G    After Rome switched from a republic to an empire, its artistic style went back to that of classical Greece, stressing the perfection of their country, with perfect, ideal figures. Augustus Caesar, for example, made his portraits look like a young athlete, even right before his death.
 
G    Starting around 200 AD, Roman art shifted style. Realism became less important. Roman design became simpler, more childlike. By the end of the empire, Romans developed the same Byzantine style of art that characterized the dark ages. So, Roman art began to fall in the same way that Rome did.

The Art of Ancient Greece


    The ancient Greeks lived in separate city states, from Turkey to the south of France, but shared the same language and religion.
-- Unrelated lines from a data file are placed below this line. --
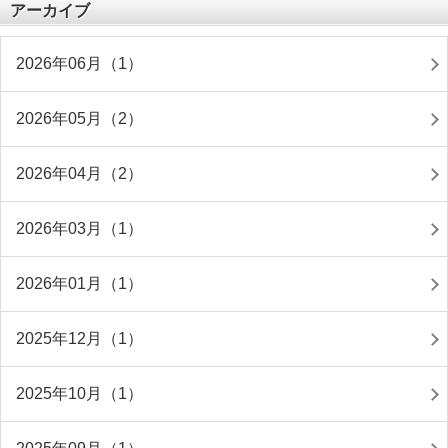
アーカイブ
2026年06月（1）
2026年05月（2）
2026年04月（2）
2026年03月（1）
2026年01月（1）
2025年12月（1）
2025年10月（1）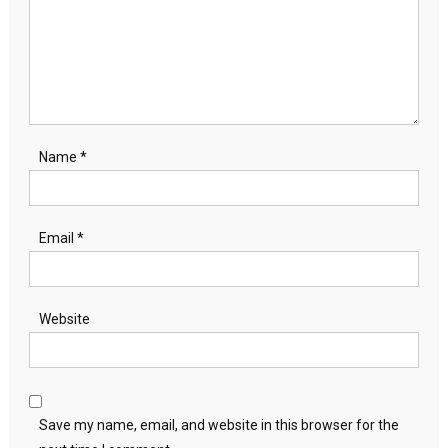
Name
*
Email
*
Website
Save my name, email, and website in this browser for the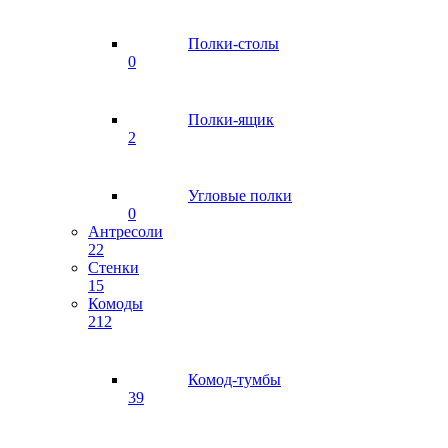
Полки-столы
0
Полки-ящик
2
Угловые полки
0
Антресоли
22
Стенки
15
Комоды
212
Комод-тумбы
39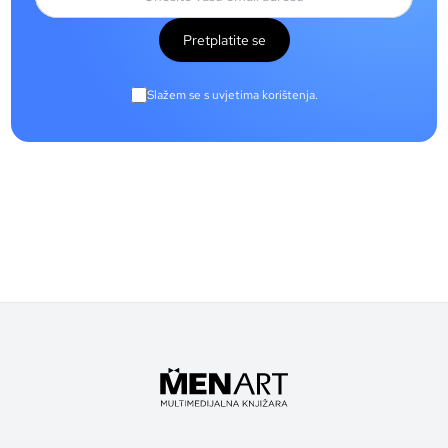
Pretplatite se
Slažem se s uvjetima korištenja.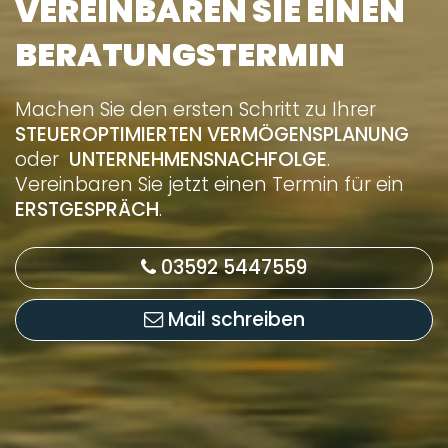
VEREINBAREN SIE EINEN
BERATUNGSTERMIN
Machen Sie den ersten Schritt zu Ihrer
STEUEROPTIMIERTEN VERMÖGENSPLANUNG
oder
UNTERNEHMENSNACHFOLGE
.
Vereinbaren Sie jetzt einen Termin für ein
ERSTGESPRÄCH
.
03592 5447559
Mail schreiben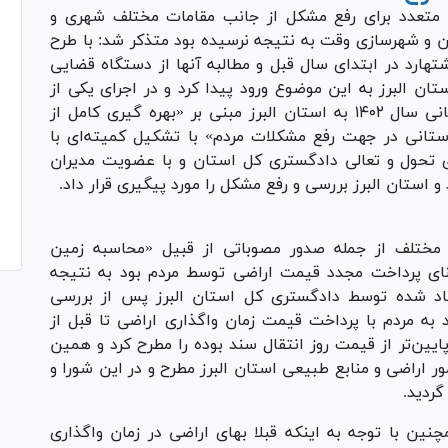
ی متعدد برای رفع مشکل از جانب مقامات مختلف شهری و
 و شهرسازی وقت به نتیجه نرسیده بود متذکر شد: با طرح
ارد در ابتدای سال قبل و مطالبه آنها از دستگاه قضایی
 دادگستری کل استان البرز به این موضوع ورود پیدا کرد و در اجرای یکی از
دستورات رئیس قوه قضائیه در جریان سفر استانی سال ۱۴۰۲ به استان البرز مبنی بر «بهره گیری کامل از
ستانی در جهت رفع مشکلات مردم» با تشکیل کمیته‌ای با
تحول و تعالی دادگستری کل استان و با عضویت مدیران
استان البرز بررسی و رفع مشکل را مورد پیگیری قرار داد.
ل مختلف از جمله صدور مصوباتی از قبیل «محاسبه زمین
نای پرداخت مجدد قیمت اراضی توسط مردم بود به نتیجه
اد شده توسط دادگستری کل استان البرز پس از بررسی
به مردم با پرداخت قیمت زمان واگذاری اراضی تا قبل از
ولت در سال ۱۳۴۹» که بسیار پایین‌تر از قیمت روز انتقال سند بوده را مطرح کرد و همین
ر اراضی و منابع طبیعی استان البرز مطرح و در این شورا و
ردید.
ین با توجه به اینکه قبلا بهای اراضی در زمان واگذاری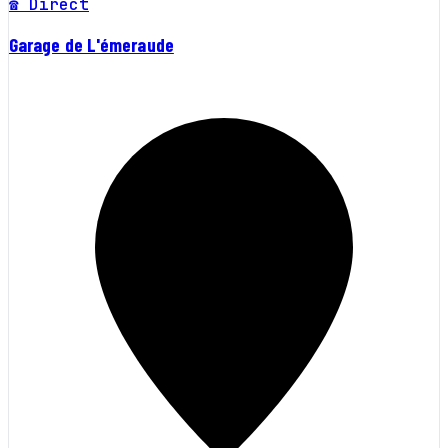
☎ Direct
Garage de L'émeraude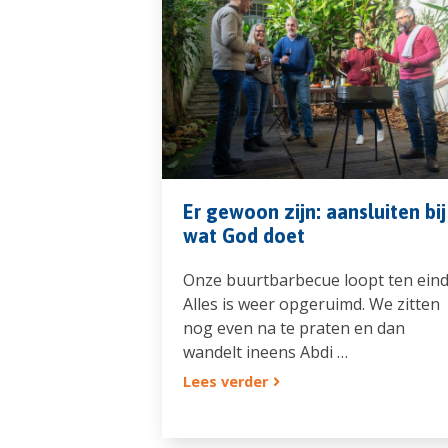
Er gewoon zijn: aansluiten bij
wat God doet
Onze buurtbarbecue loopt ten eind
Alles is weer opgeruimd. We zitten
nog even na te praten en dan
wandelt ineens Abdi …
Lees verder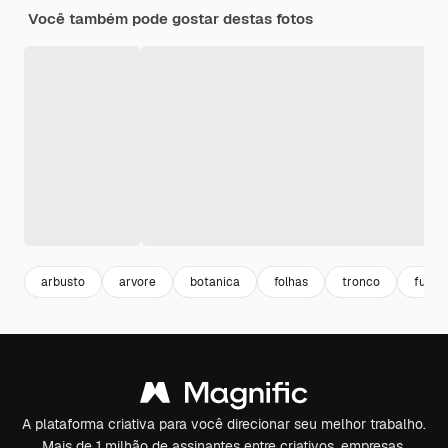
Você também pode gostar destas fotos
arbusto
arvore
botanica
folhas
tronco
fundo
A plataforma criativa para você direcionar seu melhor trabalho.
Mais de 1 milhão de assinantes entre criativos, empresas,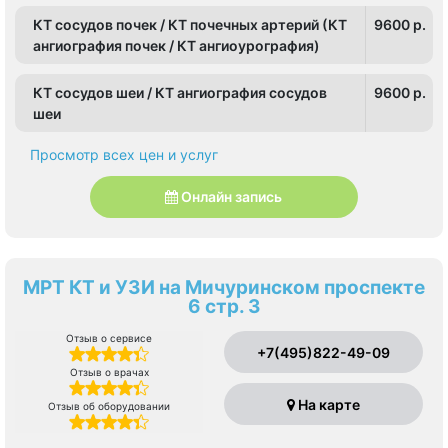
КТ сосудов почек / КТ почечных артерий (КТ
9600 p.
ангиография почек / КТ ангиоурография)
КТ сосудов шеи / КТ ангиография сосудов
9600 p.
шеи
Просмотр всех цен и услуг
Онлайн запись
МРТ КТ и УЗИ на Мичуринском проспекте
6 стр. 3
Отзыв о сервисе
+7(495)822-49-09
Отзыв о врачах
На карте
Отзыв об оборудовании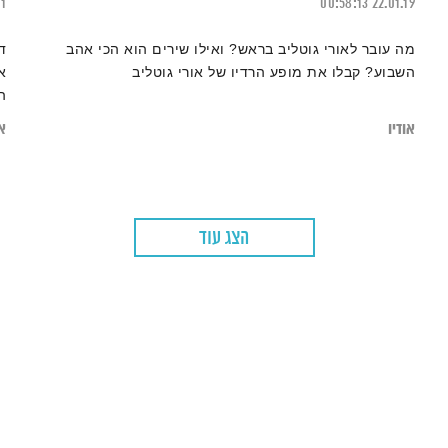
21
00:58:13
22.01.19
מה עובר לאורי גוטליב בראש? ואילו שירים הוא הכי אהב
ד
השבוע? קבלו את מופע הרדיו של אורי גוטליב
א
ה
ב
אודיו
או
הצג עוד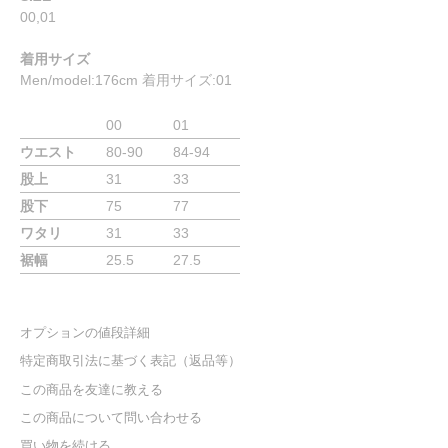
00,01
着用サイズ
Men/model:176cm 着用サイズ:01
00
01
ウエスト
80-90
84-94
股上
31
33
股下
75
77
ワタリ
31
33
裾幅
25.5
27.5
オプションの値段詳細
特定商取引法に基づく表記（返品等）
この商品を友達に教える
この商品について問い合わせる
買い物を続ける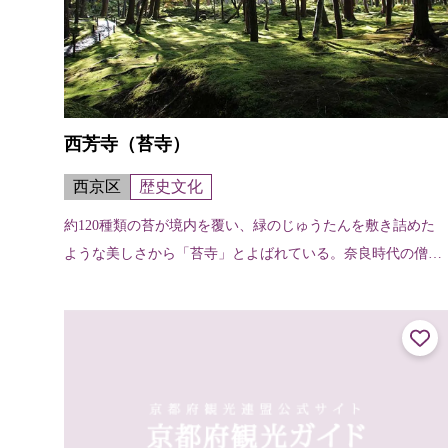
西芳寺（苔寺）
西京区
歴史文化
約120種類の苔が境内を覆い、緑のじゅうたんを敷き詰めた
ような美しさから「苔寺」とよばれている。奈良時代の僧行
基が天平3年（731）に開創したと伝えられ、室町時代初期の
暦応2年（1339）に夢窓...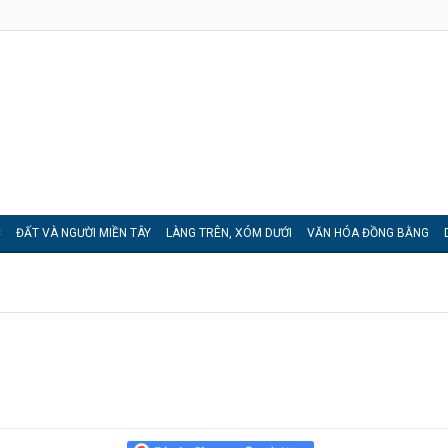
C
ĐẤT VÀ NGƯỜI MIỀN TÂY
LÀNG TRÊN, XÓM DƯỚI
VĂN HÓA ĐỒNG BẰNG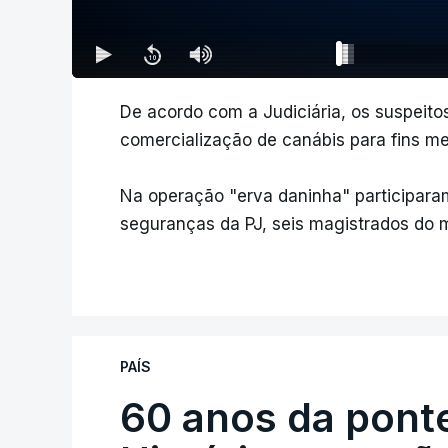
De acordo com a Judiciária, os suspeito
comercialização de canábis para fins me
Na operação "erva daninha" participaram
seguranças da PJ, seis magistrados do min
PAÍS
60 anos da ponte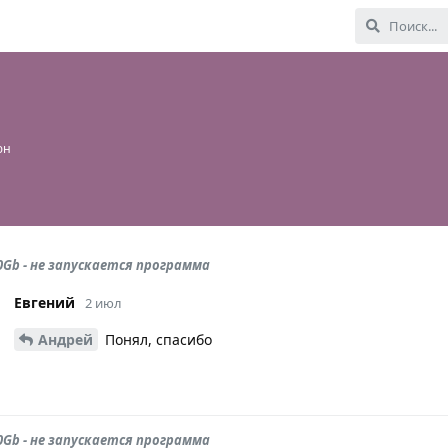
юн
0Gb - не запускается программа
Евгений
2 июл
Андрей
Понял, спасибо
0Gb - не запускается программа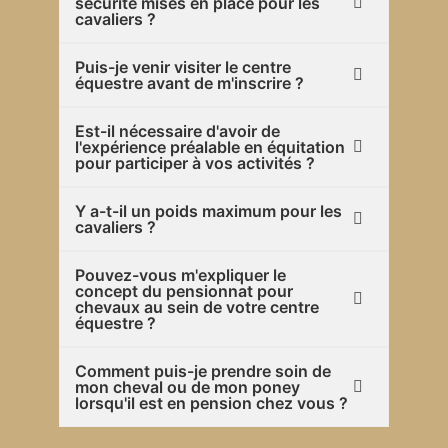
sécurité mises en place pour les
cavaliers ?
Puis-je venir visiter le centre
équestre avant de m'inscrire ?
Est-il nécessaire d'avoir de
l'expérience préalable en équitation
pour participer à vos activités ?
Y a-t-il un poids maximum pour les
cavaliers ?
Pouvez-vous m'expliquer le
concept du pensionnat pour
chevaux au sein de votre centre
équestre ?
Comment puis-je prendre soin de
mon cheval ou de mon poney
lorsqu'il est en pension chez vous ?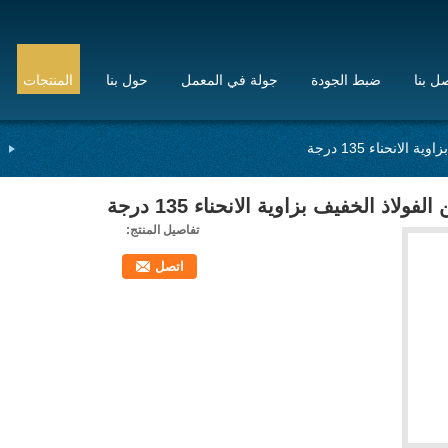
ل بنا
ضبط الجودة
جولة في المعمل
حول بنا
المنتجات
لانحناء 135 درجة
لاذ الخفيف بزاوية الانحناء 135 درجة
تفاصيل المنتج:
اتصل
Sometimes they fought each other, and sometimes they worked together to fight other enemies.

    The history of ancient Greece can be organized into periods (or ages):

            The Bronze Age                                                                         3200 – 1100 BC
                 The Mycenaean Age (Late Bronze Age, aka Age of Heroes)                  1600 – 1100 BC
            Archaic Period                                                                            600 480 BC
            Classical Period (Golden Age, ending with Alexander the Great)   480 323 BC
            Hellenistic Period (after the death of Alexander the Great)          323 31 BC

    The Mycenaean Age was named after the village of Mycenae, the first of its period to be discovered and excavated by archaeologists.

    The Mycenaean Age is considered the age of heroes because this is when all the epic events took place, which Homer wrote about - the battle of Troy, and the return of Odysseus.
 
    Art of the Mycenaean Age consisted mostly of pottery, with simple, geometric figures and designs. Greek ceramics had distinct shapes, based on function:



          Amphora - were mostly wine jugs (for storing wine). Also used as urns. 
          Hydria - were water jugs.
          Oinochoe - were wine jugs (for pouring at the table)
          Kraters - were jugs for mixing wine and water.
          Kylix & Kantharos - were drinking cups.
          Lekythos - a jug for olive oil.
          Pyxis - for women's cosmetics & jewellery.

    Greek Pottery can also be divided into stylistic periods:
 
      Proto Geometric      1050 900 BC
      Geometric             900 700 BC
      Oriental                 800 – 600 BC
      Black Figure           620 – 480 BC
      Red Figure            520 320 BC
      White Ground      around 500 BC
 
    The greatest art of the Archaic Period were marble statues of young men (Kouroi) and women (Korai). The women were dressed in elegant gowns, but the men were nude. These statues were life-size and free-standing, and were used to mark gravestones. They had arrogant, aristocratic facial expressions.
 
    The Classical Period was Greece's Golden Age, when they produced their most famous art, architecture, theatre, poetry, and philosophy. This period began with the defeat of the invading Persians (present day Iran).
 
    The Parthenon in Athens was built in the Classical Period.
 
    Greeks also began the production of gold and silver coins in the Classical Period.
 
    Hellenistic Greece began with the death of Alexander the Great, and the division of his empire. It ended with the Roman invasion.
 
    The greatest artworks of Hellenistic Greece were statues, for example Nike of Samothrake, and Laocoön and His Sons.
 
    Alexander the Great was so famous, that he started a fashion trend - a clean-shaven ruler. Greek and Roman rulers copied this for 500 years, up until the Roman Emperor Hadrian grew a beard.